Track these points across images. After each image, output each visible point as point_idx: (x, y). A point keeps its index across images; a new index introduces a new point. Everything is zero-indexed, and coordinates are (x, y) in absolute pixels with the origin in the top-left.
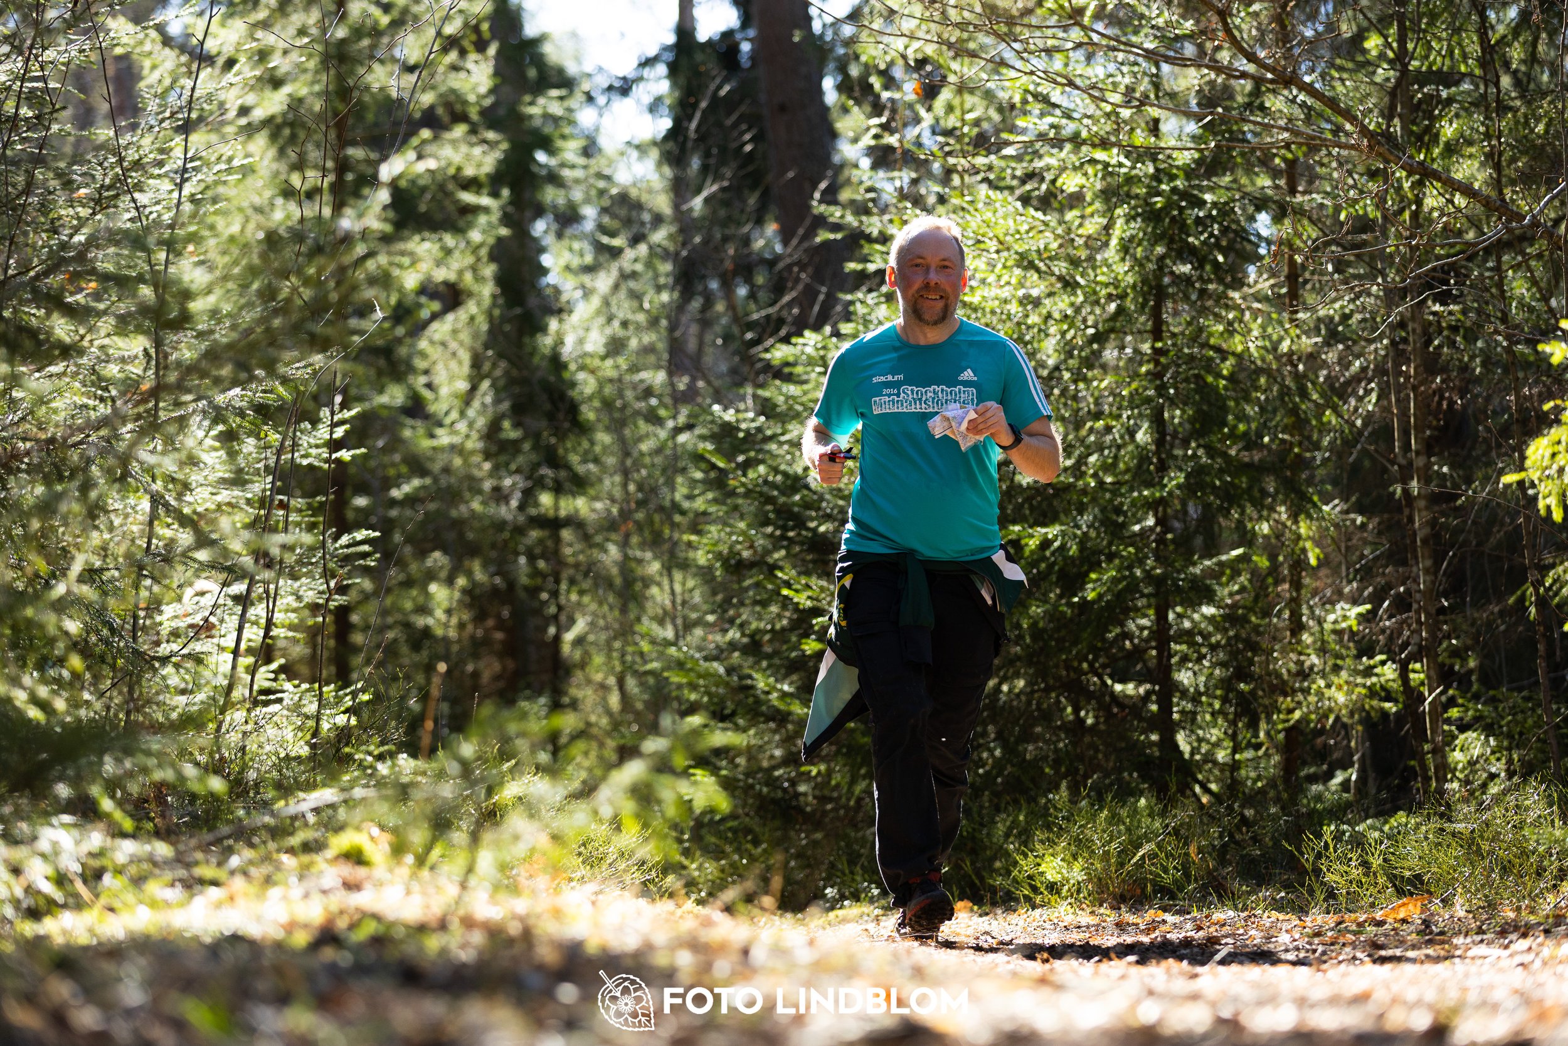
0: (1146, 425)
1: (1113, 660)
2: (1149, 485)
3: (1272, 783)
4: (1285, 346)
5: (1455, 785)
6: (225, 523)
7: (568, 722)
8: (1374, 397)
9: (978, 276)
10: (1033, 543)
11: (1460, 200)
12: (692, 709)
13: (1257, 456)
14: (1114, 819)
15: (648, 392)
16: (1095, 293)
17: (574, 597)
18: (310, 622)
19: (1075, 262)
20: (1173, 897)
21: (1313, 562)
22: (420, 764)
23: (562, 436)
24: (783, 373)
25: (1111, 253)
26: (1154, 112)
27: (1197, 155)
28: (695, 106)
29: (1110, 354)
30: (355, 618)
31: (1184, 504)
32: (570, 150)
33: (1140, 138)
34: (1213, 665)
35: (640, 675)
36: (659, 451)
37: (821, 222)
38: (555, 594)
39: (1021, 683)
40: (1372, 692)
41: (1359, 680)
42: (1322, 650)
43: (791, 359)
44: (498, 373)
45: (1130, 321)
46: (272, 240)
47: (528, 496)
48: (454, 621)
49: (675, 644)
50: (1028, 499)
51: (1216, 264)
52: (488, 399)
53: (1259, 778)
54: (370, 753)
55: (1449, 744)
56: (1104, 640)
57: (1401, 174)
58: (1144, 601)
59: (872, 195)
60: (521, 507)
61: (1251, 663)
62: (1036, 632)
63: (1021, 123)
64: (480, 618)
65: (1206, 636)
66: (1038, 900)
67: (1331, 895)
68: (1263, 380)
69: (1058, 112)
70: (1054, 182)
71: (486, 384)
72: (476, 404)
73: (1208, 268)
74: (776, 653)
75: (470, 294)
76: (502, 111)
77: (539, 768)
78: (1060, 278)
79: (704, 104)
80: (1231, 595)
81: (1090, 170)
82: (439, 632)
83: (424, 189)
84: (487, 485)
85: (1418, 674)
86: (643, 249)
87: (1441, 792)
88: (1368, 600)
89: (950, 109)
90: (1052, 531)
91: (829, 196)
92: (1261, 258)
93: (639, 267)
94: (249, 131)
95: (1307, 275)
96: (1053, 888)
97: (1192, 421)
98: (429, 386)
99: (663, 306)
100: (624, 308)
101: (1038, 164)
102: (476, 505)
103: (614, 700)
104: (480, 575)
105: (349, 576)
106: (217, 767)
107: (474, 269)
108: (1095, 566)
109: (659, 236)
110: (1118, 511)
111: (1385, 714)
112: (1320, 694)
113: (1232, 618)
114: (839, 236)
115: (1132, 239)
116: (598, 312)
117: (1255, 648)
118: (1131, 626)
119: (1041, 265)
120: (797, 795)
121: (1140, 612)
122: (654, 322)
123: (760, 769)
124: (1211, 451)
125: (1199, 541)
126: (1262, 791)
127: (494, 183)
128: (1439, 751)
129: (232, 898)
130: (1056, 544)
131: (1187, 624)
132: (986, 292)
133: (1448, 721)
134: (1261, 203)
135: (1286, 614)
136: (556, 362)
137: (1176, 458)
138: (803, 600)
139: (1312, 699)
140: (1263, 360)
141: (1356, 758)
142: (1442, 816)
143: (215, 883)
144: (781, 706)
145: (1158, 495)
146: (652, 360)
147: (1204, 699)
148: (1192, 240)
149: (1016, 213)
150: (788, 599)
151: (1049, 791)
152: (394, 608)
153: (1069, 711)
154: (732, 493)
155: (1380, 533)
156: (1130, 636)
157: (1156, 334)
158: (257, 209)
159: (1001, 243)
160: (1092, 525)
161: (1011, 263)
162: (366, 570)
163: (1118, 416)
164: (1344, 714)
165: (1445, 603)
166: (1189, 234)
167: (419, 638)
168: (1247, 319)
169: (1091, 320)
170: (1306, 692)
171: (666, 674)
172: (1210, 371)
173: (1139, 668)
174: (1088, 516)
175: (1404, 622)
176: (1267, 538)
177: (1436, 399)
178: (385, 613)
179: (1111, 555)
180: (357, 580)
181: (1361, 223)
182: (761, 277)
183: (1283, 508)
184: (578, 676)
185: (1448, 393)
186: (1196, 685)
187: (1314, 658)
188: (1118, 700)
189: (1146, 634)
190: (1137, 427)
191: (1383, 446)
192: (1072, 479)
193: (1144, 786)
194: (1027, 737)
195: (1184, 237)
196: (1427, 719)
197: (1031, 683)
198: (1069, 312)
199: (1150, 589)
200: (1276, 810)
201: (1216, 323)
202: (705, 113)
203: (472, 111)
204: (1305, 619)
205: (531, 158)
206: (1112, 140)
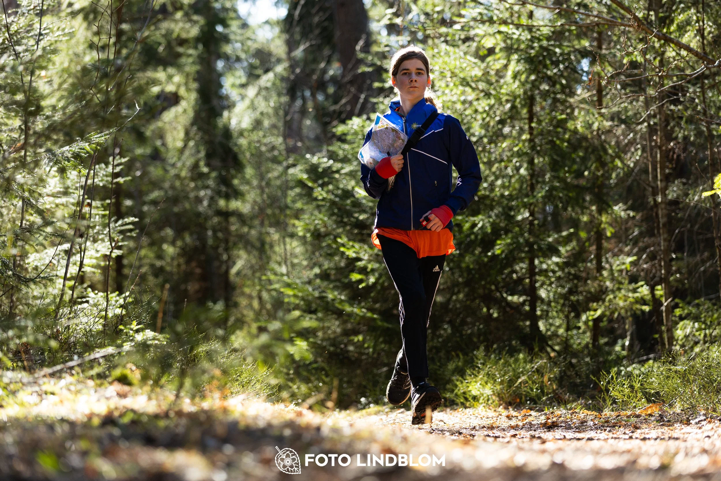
0: (525, 165)
1: (507, 285)
2: (527, 196)
3: (587, 345)
4: (595, 126)
5: (677, 347)
6: (59, 213)
8: (639, 152)
10: (467, 226)
11: (683, 53)
12: (295, 308)
13: (582, 182)
14: (507, 364)
15: (273, 148)
16: (500, 99)
18: (102, 264)
19: (490, 83)
20: (536, 403)
21: (609, 234)
22: (157, 334)
24: (342, 139)
25: (508, 78)
26: (531, 7)
27: (553, 29)
28: (298, 3)
29: (506, 130)
30: (125, 262)
31: (544, 206)
32: (235, 25)
33: (524, 21)
34: (558, 287)
35: (270, 291)
36: (278, 177)
37: (361, 62)
38: (226, 249)
39: (461, 296)
40: (637, 301)
41: (630, 295)
42: (613, 279)
43: (346, 132)
44: (198, 137)
45: (518, 113)
46: (85, 71)
47: (212, 200)
48: (175, 263)
49: (287, 275)
51: (562, 84)
52: (193, 151)
53: (580, 344)
54: (132, 329)
55: (675, 327)
57: (654, 39)
58: (523, 255)
59: (387, 49)
60: (209, 206)
61: (576, 285)
62: (469, 270)
63: (463, 12)
64: (188, 262)
65: (554, 272)
66: (468, 404)
67: (614, 402)
69: (482, 7)
70: (480, 41)
71: (191, 143)
72: (187, 153)
73: (558, 86)
74: (338, 280)
75: (183, 98)
76: (201, 5)
77: (217, 337)
78: (482, 91)
79: (302, 2)
80: (567, 251)
81: (498, 36)
82: (168, 268)
84: (192, 195)
85: (660, 291)
86: (270, 75)
87: (670, 351)
88: (635, 255)
90: (477, 219)
91: (366, 49)
92: (584, 82)
93: (269, 85)
94: (74, 14)
95: (608, 90)
96: (475, 398)
97: (548, 164)
98: (164, 144)
99: (282, 105)
100: (262, 105)
101: (473, 33)
102: (187, 206)
103: (256, 304)
104: (188, 239)
105: (123, 240)
106: (55, 336)
107: (186, 84)
108: (499, 237)
109: (280, 69)
110: (511, 209)
111: (643, 312)
112: (611, 301)
113: (566, 264)
114: (370, 69)
115: (518, 72)
116: (248, 108)
117: (578, 278)
118: (517, 267)
119: (473, 85)
120: (348, 351)
122: (276, 113)
123: (330, 338)
124: (558, 178)
125: (551, 224)
126: (581, 350)
127: (196, 42)
128: (670, 331)
129: (61, 402)
130: (480, 225)
131: (544, 266)
133: (675, 316)
134: (584, 53)
135: (594, 262)
136: (227, 133)
137: (538, 182)
138: (351, 254)
139: (607, 304)
140: (584, 133)
141: (628, 333)
142: (670, 362)
143: (53, 394)
144: (340, 307)
145: (531, 201)
146: (275, 132)
147: (553, 304)
148: (549, 73)
149: (461, 58)
150: (343, 253)
151: (474, 350)
152: (145, 256)
153: (485, 310)
154: (316, 199)
155: (642, 221)
156: (516, 272)
157: (531, 120)
158: (77, 55)
159: (452, 73)
160: (497, 216)
161: (457, 83)
162: (131, 237)
163: (511, 161)
164: (623, 312)
165: (674, 256)
166: (548, 69)
167: (158, 272)
168: (576, 112)
169: (498, 113)
170: (604, 301)
171: (282, 290)
172: (558, 138)
173: (520, 288)
174: (496, 211)
175: (653, 266)
176: (586, 223)
177: (671, 153)
178: (140, 259)
179: (507, 231)
180: (126, 243)
181: (634, 65)
182: (331, 90)
183: (594, 208)
184: (238, 291)
185: (677, 150)
186: (549, 297)
187: (608, 283)
188: (509, 304)
189: (524, 271)
190: (521, 167)
191: (643, 177)
192: (487, 193)
193: (522, 348)
194: (464, 323)
195: (545, 70)
196: (664, 314)
197: (466, 296)
198: (487, 108)
199: (526, 249)
200: (588, 359)
201: (561, 114)
202: (303, 7)
203: (186, 6)
204: (604, 264)
205: (215, 30)
206: (509, 21)
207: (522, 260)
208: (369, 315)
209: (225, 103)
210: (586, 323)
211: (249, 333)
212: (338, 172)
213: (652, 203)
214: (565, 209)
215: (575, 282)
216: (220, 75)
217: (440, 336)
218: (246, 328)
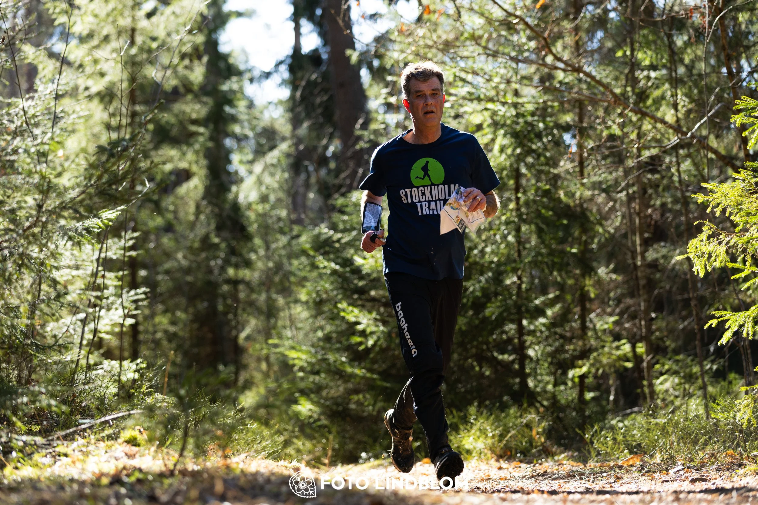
0: (513, 233)
1: (498, 345)
3: (573, 401)
4: (578, 195)
5: (659, 402)
8: (619, 219)
11: (659, 125)
14: (497, 419)
15: (279, 219)
18: (116, 331)
20: (525, 456)
21: (592, 295)
23: (238, 241)
24: (342, 210)
25: (496, 152)
26: (515, 86)
27: (536, 106)
28: (299, 84)
30: (141, 328)
32: (242, 105)
33: (510, 99)
34: (545, 346)
36: (284, 247)
37: (359, 138)
38: (235, 315)
40: (619, 358)
41: (614, 352)
42: (598, 338)
43: (345, 204)
44: (208, 210)
45: (505, 184)
46: (101, 149)
47: (223, 270)
48: (188, 329)
49: (292, 339)
51: (546, 157)
52: (204, 224)
54: (142, 393)
57: (630, 114)
58: (512, 316)
59: (384, 126)
60: (220, 275)
62: (461, 331)
63: (453, 91)
64: (200, 328)
65: (541, 332)
67: (599, 454)
69: (471, 86)
70: (468, 119)
71: (202, 217)
72: (198, 225)
73: (542, 159)
75: (194, 174)
76: (209, 88)
79: (303, 83)
80: (552, 313)
81: (485, 113)
82: (181, 334)
83: (173, 125)
85: (641, 348)
86: (275, 153)
88: (618, 315)
91: (365, 126)
93: (275, 162)
94: (90, 98)
95: (589, 162)
98: (176, 218)
99: (285, 180)
100: (268, 180)
101: (462, 110)
103: (264, 366)
104: (201, 307)
105: (135, 309)
107: (197, 162)
108: (489, 300)
109: (284, 147)
111: (626, 369)
112: (596, 360)
113: (553, 324)
114: (368, 145)
115: (505, 146)
116: (255, 183)
118: (506, 328)
120: (350, 410)
121: (509, 321)
122: (281, 187)
126: (568, 405)
127: (205, 122)
128: (651, 385)
129: (74, 463)
130: (471, 289)
131: (532, 327)
133: (654, 371)
134: (567, 128)
135: (579, 322)
136: (236, 207)
137: (525, 249)
138: (351, 318)
139: (592, 361)
140: (567, 202)
141: (613, 389)
142: (651, 415)
143: (66, 455)
144: (341, 368)
145: (518, 266)
146: (280, 204)
147: (541, 362)
148: (534, 147)
150: (343, 318)
151: (467, 406)
152: (160, 323)
153: (477, 369)
154: (317, 268)
155: (624, 283)
156: (506, 333)
157: (517, 190)
158: (94, 135)
160: (486, 280)
163: (499, 229)
164: (607, 368)
165: (653, 315)
166: (533, 143)
167: (171, 337)
168: (559, 183)
170: (588, 358)
171: (287, 353)
172: (544, 207)
173: (510, 348)
174: (486, 276)
175: (634, 325)
176: (571, 286)
177: (649, 220)
178: (154, 326)
179: (496, 294)
180: (138, 312)
181: (612, 137)
182: (332, 165)
183: (578, 272)
184: (245, 354)
185: (654, 216)
186: (537, 356)
187: (593, 342)
188: (500, 363)
189: (513, 332)
190: (508, 234)
191: (624, 241)
192: (478, 259)
193: (513, 403)
194: (458, 381)
195: (529, 144)
196: (645, 370)
197: (460, 354)
199: (515, 311)
200: (574, 414)
201: (546, 185)
202: (304, 88)
203: (196, 88)
204: (588, 324)
205: (223, 111)
206: (495, 99)
207: (512, 321)
208: (368, 375)
209: (234, 178)
210: (572, 380)
211: (258, 393)
212: (339, 241)
213: (632, 266)
214: (551, 273)
215: (561, 341)
216: (229, 152)
218: (254, 389)
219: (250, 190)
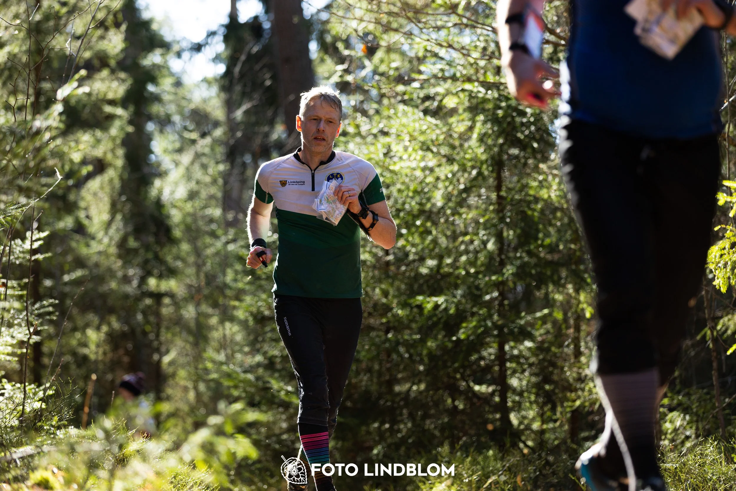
0: (493, 239)
1: (474, 373)
2: (494, 273)
3: (563, 441)
5: (666, 442)
7: (165, 407)
9: (399, 155)
10: (429, 306)
12: (236, 400)
13: (556, 257)
14: (475, 462)
15: (211, 220)
16: (465, 165)
17: (169, 336)
18: (19, 352)
19: (453, 147)
21: (588, 315)
22: (82, 432)
23: (162, 245)
25: (474, 141)
26: (497, 62)
28: (238, 59)
29: (473, 200)
30: (45, 349)
31: (515, 283)
32: (166, 83)
33: (491, 78)
34: (531, 375)
35: (207, 382)
36: (217, 253)
38: (158, 335)
39: (422, 387)
44: (126, 209)
45: (484, 180)
47: (143, 280)
48: (101, 351)
49: (226, 363)
50: (427, 281)
51: (533, 148)
52: (121, 225)
53: (556, 439)
54: (53, 426)
55: (663, 419)
56: (469, 361)
58: (493, 339)
60: (140, 286)
61: (552, 373)
62: (431, 355)
63: (422, 68)
64: (115, 349)
65: (527, 359)
68: (559, 214)
69: (444, 62)
70: (441, 101)
71: (119, 217)
72: (114, 227)
73: (529, 150)
74: (284, 369)
75: (110, 165)
76: (129, 62)
78: (445, 156)
79: (243, 58)
80: (541, 335)
81: (461, 95)
82: (93, 357)
83: (84, 106)
84: (120, 274)
86: (208, 140)
89: (382, 61)
90: (440, 300)
93: (207, 150)
97: (519, 237)
98: (88, 217)
99: (220, 173)
100: (198, 174)
101: (432, 91)
102: (113, 285)
103: (192, 395)
104: (116, 325)
105: (42, 324)
107: (113, 151)
108: (464, 319)
109: (218, 132)
110: (478, 288)
112: (590, 391)
113: (540, 349)
115: (485, 134)
116: (183, 176)
117: (554, 365)
118: (485, 353)
119: (435, 149)
121: (488, 345)
122: (214, 181)
123: (275, 435)
124: (530, 253)
125: (523, 305)
126: (558, 446)
127: (124, 102)
130: (443, 306)
131: (516, 352)
132: (403, 164)
133: (663, 406)
135: (572, 347)
136: (159, 204)
137: (509, 258)
139: (586, 393)
140: (559, 202)
144: (286, 399)
145: (500, 279)
146: (213, 202)
147: (526, 394)
148: (519, 135)
149: (420, 119)
151: (438, 447)
153: (449, 401)
156: (484, 358)
157: (499, 188)
159: (411, 136)
160: (463, 296)
161: (417, 147)
162: (51, 322)
163: (477, 234)
166: (518, 131)
167: (81, 362)
168: (550, 180)
169: (462, 180)
170: (583, 390)
171: (221, 380)
172: (529, 208)
173: (489, 377)
174: (461, 291)
176: (562, 303)
178: (62, 346)
179: (473, 314)
180: (46, 327)
183: (570, 286)
184: (171, 382)
186: (521, 387)
188: (476, 395)
189: (493, 357)
190: (488, 241)
192: (451, 270)
193: (492, 444)
194: (426, 416)
195: (514, 133)
197: (428, 386)
198: (450, 176)
199: (496, 332)
200: (565, 456)
201: (533, 182)
202: (244, 63)
203: (113, 63)
204: (582, 349)
205: (145, 89)
206: (474, 78)
207: (491, 345)
209: (156, 171)
210: (563, 415)
214: (539, 288)
216: (150, 139)
217: (399, 431)
219: (176, 184)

▬▬▬

## EXERCISE OBJECTIVE
Copy the lines from the one containing "207: (522, 260)" through the one containing "105: (135, 309)", both included, and leave the pictures out of the copy.

## WRITTEN RESPONSE
207: (522, 260)
208: (369, 315)
209: (225, 103)
210: (586, 323)
211: (249, 333)
212: (338, 172)
213: (652, 203)
214: (565, 209)
215: (575, 282)
216: (220, 75)
217: (440, 336)
218: (246, 328)
0: (513, 233)
1: (498, 345)
3: (573, 401)
4: (578, 195)
5: (659, 402)
8: (619, 219)
11: (659, 125)
14: (497, 419)
15: (279, 219)
18: (116, 331)
20: (525, 456)
21: (592, 295)
23: (238, 241)
24: (342, 210)
25: (496, 152)
26: (515, 86)
27: (536, 106)
28: (299, 84)
30: (141, 328)
32: (242, 105)
33: (510, 99)
34: (545, 346)
36: (284, 247)
37: (359, 138)
38: (235, 315)
40: (619, 358)
41: (614, 352)
42: (598, 338)
43: (345, 204)
44: (208, 210)
45: (505, 184)
46: (101, 149)
47: (223, 270)
48: (188, 329)
49: (292, 339)
51: (546, 157)
52: (204, 224)
54: (142, 393)
57: (630, 114)
58: (512, 316)
59: (384, 126)
60: (220, 275)
62: (461, 331)
63: (453, 91)
64: (200, 328)
65: (541, 332)
67: (599, 454)
69: (471, 86)
70: (468, 119)
71: (202, 217)
72: (198, 225)
73: (542, 159)
75: (194, 174)
76: (209, 88)
79: (303, 83)
80: (552, 313)
81: (485, 113)
82: (181, 334)
83: (173, 125)
85: (641, 348)
86: (275, 153)
88: (618, 315)
91: (365, 126)
93: (275, 162)
94: (90, 98)
95: (589, 162)
98: (176, 218)
99: (285, 180)
100: (268, 180)
101: (462, 110)
103: (264, 366)
104: (201, 307)
105: (135, 309)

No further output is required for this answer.